Le Séminaire Saint-Pie X d’Ecône

Le Rocher , bulletin du District de Suisse de la Fraternité Saint-Pie X, a interrogé l’abbé Bernard de Lacoste Lareymondie, directeur du Séminaire Saint-Pie X d’Ecône. Il revient sur les spécificités du Séminaire, son fonctionnement et les qualités nécessaires aux candidats.

Rappelons que les séminaires de la Fraternité comptent près de 220 séminaristes. Deo gratias !

Extrait sur La Porte Latine

Le Rocher : Le monde extérieur à la Tradition prétend, parfois, que le style de vie de nos séminaires promeut une séparation du « monde » vu comme une distraction dont il faut tenir éloignés les séminaristes. Pour les mêmes observateurs, cette attitude face au monde aurait des retombées négatives au moment de l’apostolat. Comment répondez-vous à une telle affirmation ?

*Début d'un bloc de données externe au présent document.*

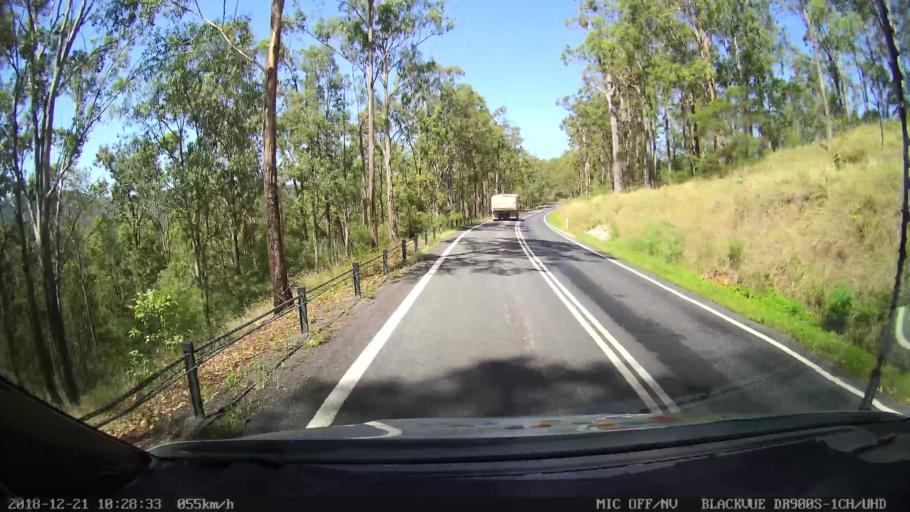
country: AU
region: New South Wales
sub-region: Clarence Valley
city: South Grafton
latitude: -29.6315
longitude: 152.7337
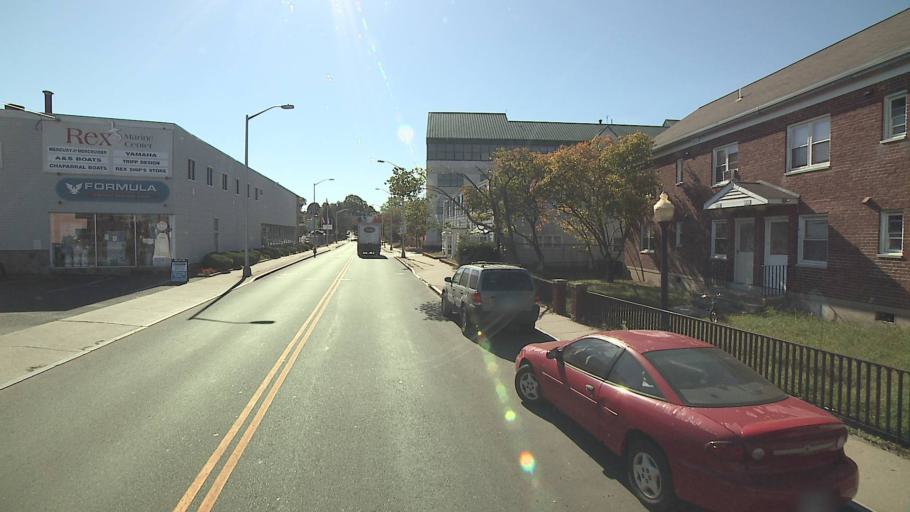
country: US
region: Connecticut
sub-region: Fairfield County
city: East Norwalk
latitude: 41.0939
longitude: -73.4153
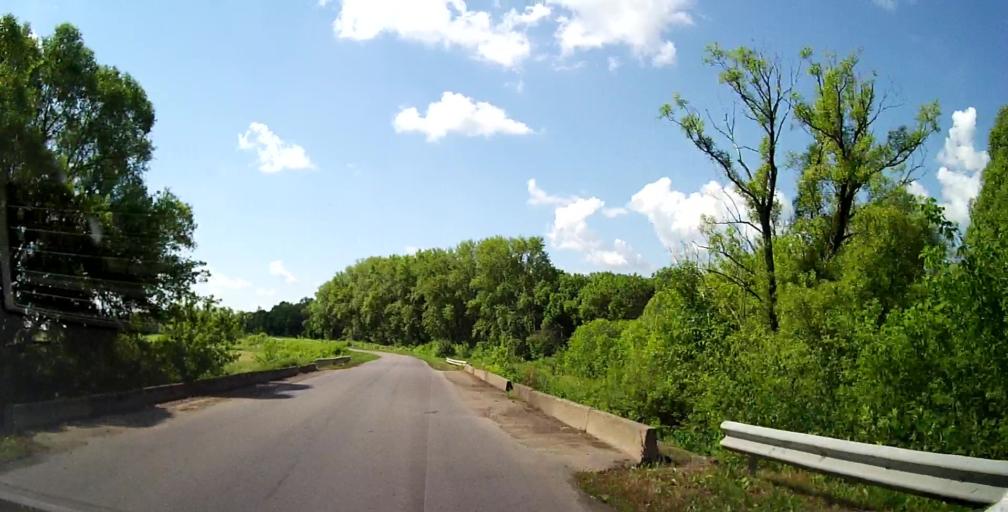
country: RU
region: Lipetsk
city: Chaplygin
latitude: 53.3045
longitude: 39.9522
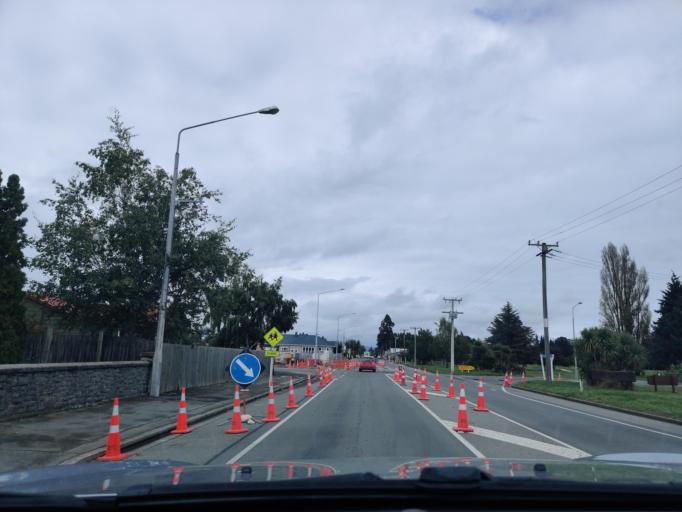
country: NZ
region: Canterbury
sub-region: Hurunui District
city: Amberley
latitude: -42.7722
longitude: 172.8497
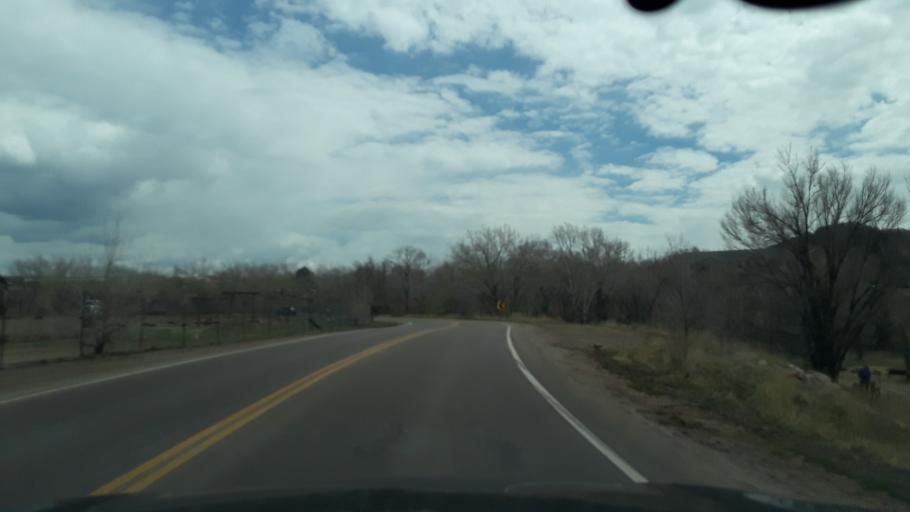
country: US
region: Colorado
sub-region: El Paso County
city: Air Force Academy
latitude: 38.9249
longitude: -104.8177
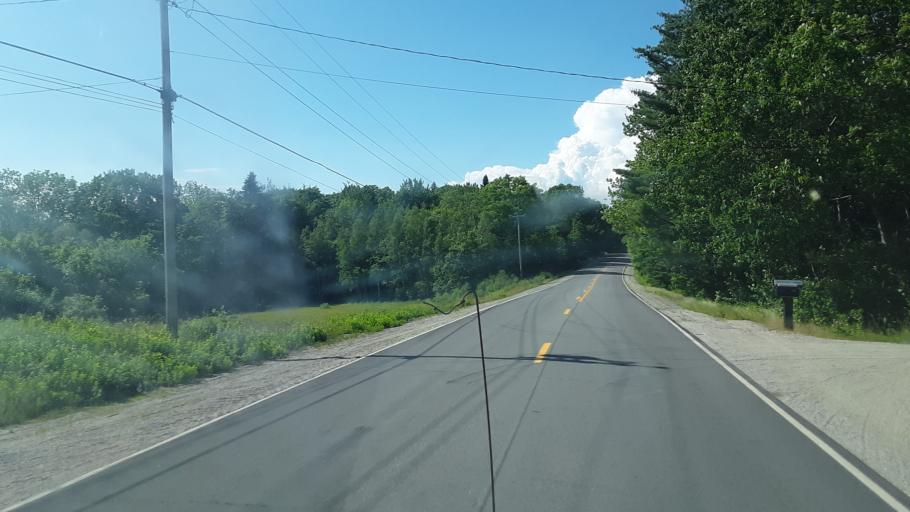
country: US
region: Maine
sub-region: Washington County
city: Cherryfield
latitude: 44.6250
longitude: -67.9377
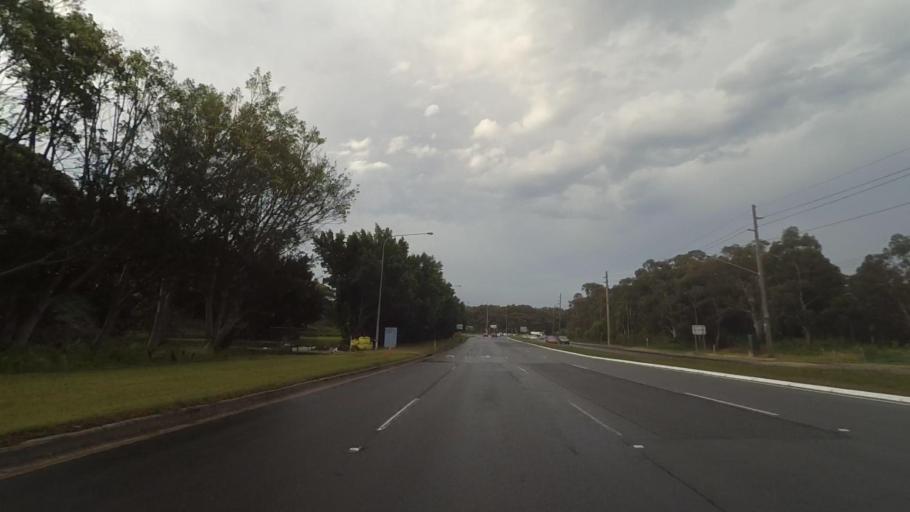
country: AU
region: New South Wales
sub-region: Wollongong
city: Mount Saint Thomas
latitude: -34.4483
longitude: 150.8751
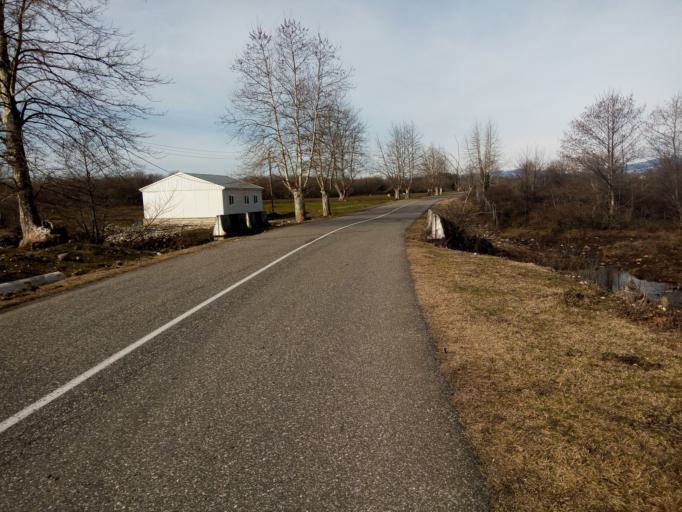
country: GE
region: Samegrelo and Zemo Svaneti
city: Mart'vili
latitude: 42.4908
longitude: 42.3330
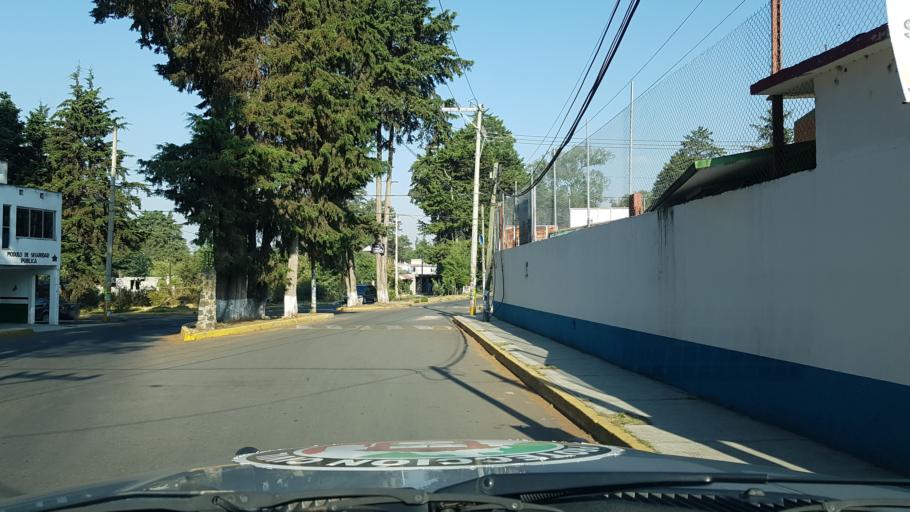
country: MX
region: Mexico
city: Ozumba de Alzate
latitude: 19.0617
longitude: -98.7813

Il est vrai que le séminariste, pendant ses six années de formation, est séparé du monde. Le séminaire ressemble un peu à un monastère. Loin de l’agitation et de l’excitation du monde, le séminariste peut ainsi prier et étudier dans la paix, le silence et l’union à Dieu. De même que le Christ a vécu caché 30 ans à Nazareth, et qu’il s’est retiré 40 jours dans le désert, avant de commencer sa vie publique, de même le futur prêtre a besoin de se préparer à sa mission sublime en vivant retiré et caché. C’est dans la mesure où le prêtre est saint, uni à Dieu, qu’il répand avec abondance les grâces sur les âmes. Cette séparation du monde favorise donc l’apostolat.

Il ne faut pas considérer le ministère sacerdotal comme un activité purement humaine. Le pape Pie XII l’a bien expliqué : « La condition essentielle de la fécondité apostolique, c’est la sanctification personnelle de l’apôtre, le souci généreux et constant de sa vie intérieure, l’union de l’âme sacerdotale avec le Seigneur par une vie de prière et de sacrifice. Cette vie, quand elle est intensément vécue, opère des miracles dans le domaine du travail apostolique. »

En plus, il est faux de dire que les jeunes prêtres ignorent tout du monde actuel. Les vacances, surtout l’été, sont l’occasion pour les séminaristes d’aider les prêtres dans leur apostolat.

Le Rocher : Pouvez-vous nous indiquer trois qualités indispensables pour un prêtre ?

Mgr Lefebvre disait : « Pour sauver les âmes, il ne faut pas croire que c’est le prêtre le plus intelligent qui y parviendra le mieux, mais ce sera le plus saint ». Or les principaux obstacles à la sainteté sont les trois concupiscences : l’avarice, l’impureté et l’orgueil. Le prêtre doit donc surmonter ces obstacles par la pratique des trois conseils évangéliques : il doit être pauvre, chaste et obéissant.

Par la pauvreté, il est détaché des biens de la terre, ce qui lui permet de s’attacher aux vrais biens, les biens éternels : la grâce et les vertus. Il peut ainsi s’occuper de ses fidèles d’une façon désintéressée.

Par la chasteté, le prêtre est détaché des plaisirs de la chair et donne son cœur à Jésus-Christ de façon totale, sans partage. Il peut ainsi aimer ses fidèles d’un amour de charité surnaturelle.

Par l’obéissance, le prêtre est un instrument docile dans les mains de Dieu, par l’intermédiaire de son supérieur ecclésiastique. Il peut ainsi exercer son ministère d’une façon conforme à la volonté de Dieu et non à sa manière personnelle de voir.

Le Rocher : Que conseillez-vous à un jeune homme qui pense être appelé par Dieu au sacerdoce ? Que doit-il faire concrètement ?

Si un jeune homme pense que Dieu l’appelle à être prêtre, il ferait bien de suivre une retraite spirituelle. C’est en effet un moment privilégié pour mieux comprendre ce que Dieu attend de nous. Ensuite, il est bon de se confier à un prêtre sage, pour lui demander conseil. Si l’avis de ce prêtre est favorable, il est utile d’aller passer quelques jours au séminaire de Flavigny, en France. En attendant, ce jeune homme doit être capable d’user des nouvelles technologies de façon vertueuse. De nombreux jeunes sont sourds à l’appel de Dieu, ou bien entendent cet appel mais ne parviennent pas à y répondre, parce qu’ils sont esclaves de leur smartphone. L’impureté diffusée par internet tue de nombreuses âmes. C’est le plus grand obstacle aux vocations sacerdotales. Seule une vie de prière et de mortification donne à l’âme la force de dominer ces instruments. La dévotion à la sainte Vierge Marie, mère du prêtre, est irremplaçable.